Fadell’s point on wireless charging hints at a potential unintended consequence of mandating charging ports. While EU law specifies that wired charging devices must use USB-C, will similar laws in the US and other countries be as specific?

Could rules to reduce wire consumption risk banning devices that don’t use wires at all to charge? Short-sighted lawmakers might risk banning a wireless future to reduce wire usage. Would mandatory charging ports see consumers opting for what they know: wired charging rather than wireless?

What about ultra-thin and flexible screens? Or wireless headphones, so small you can’t even see them? A USB-C port is 2.40 millimeters thick, meaning thinner or smaller devices that aren’t just wirelessly rechargeable would be banned.

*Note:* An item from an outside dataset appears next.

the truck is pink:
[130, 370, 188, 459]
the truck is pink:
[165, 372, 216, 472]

Regulation is about predictability and familiarity, bringing order out of chaos. Think the same. Innovation is unpredictability and ignorance is thinking differently. Creativity likes constraints, but it doesn’t like rules. When regulations impose means rather than ends, they create a box that is forbidden to think about outside the law.

All legislators should recognize this tension and dynamic.

More generally, the freedom to “think differently” is one of the main reasons why the permissionless nature of market economies breeds innovation. That’s why Apple created Mac OS X and North Korea simply copied it, renaming it “Red Star OS”. This is why China relentlessly copies Western innovation, even making it a key foreign policy tactic. This is why Russia stole its model COVID-19 vaccine and released it as its own, before western regulators approved it.

Thinking differently has not only made Apple great, it has helped progress in the free world. That’s why freedom matters, that’s why freedom creates prosperity, and that’s why Apple products should continue to be “designed by Apple in California” and not “by bureaucrats in Washington, DC.”